Special Accommodations in School

Attending school can be difficult at times when you are living with spondylitis. However, accommodations can be made to make things a little easier. Teens who have spondylitis may qualify for protections under the Section 504 of the Rehabilitation Act of 1973, which is enforced by the Department of Education's Office of Civil Rights.

For those teens that require even more specialized educational instruction, they are protected through the Individuals with Disabilities Education Act (IDEA), which is enforced by the US Office of Special Education, State Education agencies, and other enforcement agencies.

For protections under either of these, written plans are required, which must be developed and implemented by public schools to allow for accommodations or provisions to be made to the teen's education plan.

504 Plans

Even though a student may have what is considered to be a disability, it does not mean that he or she automatically qualifies for special education services under the IDEA. For many teens, the idea of being labeled as needing "special education" can be damaging to their self-esteem when all that may require are certain program modifications or supplemental aids to improve their participation in school.

Under section 504, it is not required that the disability adversely affects academic performance, unlike the eligibility requirements under IDEA. Therefore, the 504 Plan may be most appropriate for teens living with spondylitis as it allows for accommodations but does not require the student to be labeled as needing special education.

To meet eligibility requirements under Section 504, the student must have a physical or mental impairment, which substantially limits a major life activity. This criterion is broad and allows for the student's eligibility to be determined by his or her school. Major life activities include such things as walking, seeing, hearing, speaking, breathing, learning, reading, writing, performing math calculations, working, caring for oneself, and performing manual tasks. Many activities are included under this category allowing the school's discretion to determine if the student's disability substantially limits a major life activity.

Once a student is determined to be eligible for protections under Section 504, a written plan, commonly referred to as a 504 Plan, must be drafted. Each public school should have a person (usually an assistant principal or a guidance counselor) who serves as the school's "504 Coordinator." This person is usually responsible for the development, maintenance, and implementation of 504 Plans.

Every school follows different practices in the development and implementation of individual 504 plans. Typically, teachers and administrators develop plans to provide instructional and environmental accommodations for students, however, it should be noted that under a 504 plan the student's curriculum will not be altered.

Some examples of accommodations for teens that have spondylitis may be:

  • Extra set of textbooks for home use (to limit the amount of weight carried home after school)
  • Rearranging class schedules (to allow for extra time in the morning)
  • Provisions to allow for stretching when needed (to combat stiffness)
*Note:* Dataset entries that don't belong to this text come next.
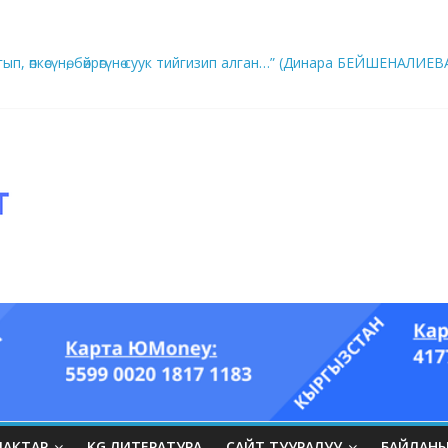
ып, өпкөсүнө, бөйрөгүнө суук тийгизип алган…” (Динара БЕЙШЕНАЛИЕВ
ры он үч акындын котормосунда
ЛАКТАР
KG ЛИТЕРАТУРА
САЙТ ТУУРАЛУУ
БАЙЛАН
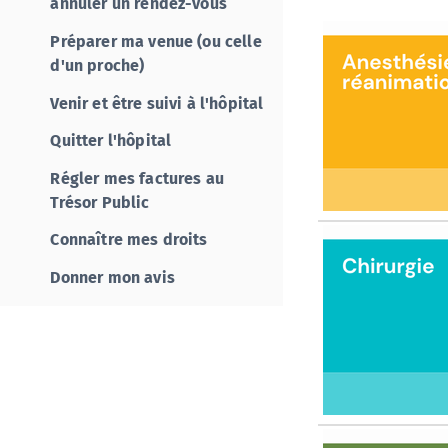
annuler un rendez-vous
Préparer ma venue (ou celle
d'un proche)
Venir et être suivi à l'hôpital
Quitter l'hôpital
Régler mes factures au
Trésor Public
Connaître mes droits
Donner mon avis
Individual Education Program (IEP)

For students with disabilities who require specialized instruction, the IDEA controls the process requirements, which are much more involved than what is required under Section 504.

So, what is the big IDEA?

The Individuals with Disabilities Education Act (IDEA) is a law that ensures that students with disabilities receive free and appropriate public education in the least restrictive environment; meaning, children with disabilities should not be unnecessarily separated from their peers. IDEA provides guidelines for states and school districts to provide special education and related services in exchange for federal funding.
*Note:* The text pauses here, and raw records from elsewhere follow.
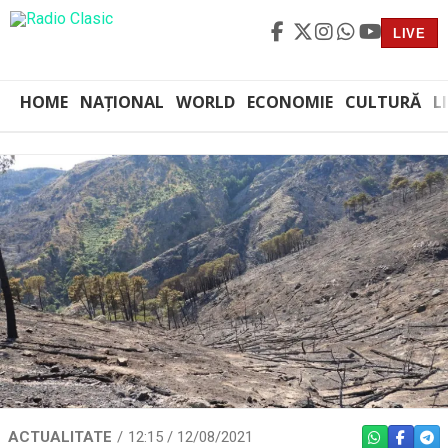
LIVE
HOME
NAȚIONAL
WORLD
ECONOMIE
CULTURĂ
L
ACTUALITATE
12:15 / 12/08/2021
WHATSAPP
FACEBO
TEL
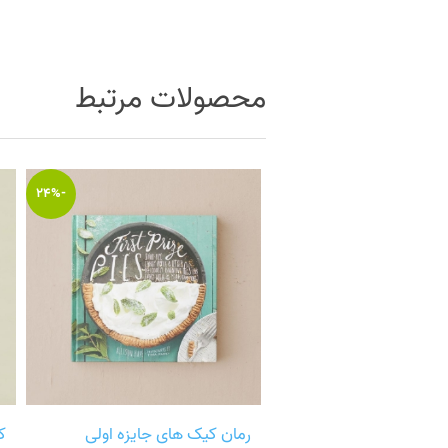
محصولات مرتبط
-24%
رمان کیک های جایزه اولی
کت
To be eligible for disability services under IDEA, a disability must affect the child's educational performance. The IDEA lists 13 different disability categories under which 3 through 21-year-olds may be eligible for services.

Once a child is found to be eligible for disability services, parents and teachers work together as equal partners in a formalized process to develop an Individualized Education Program. This plan will list special education services that the child will receive, based on their individual needs. This may include special education, related services, supplementary aids and services, program modifications and support for school staff. This plan is reevaluated periodically to ensure that the student's educational needs are being met throughout their public school educational career.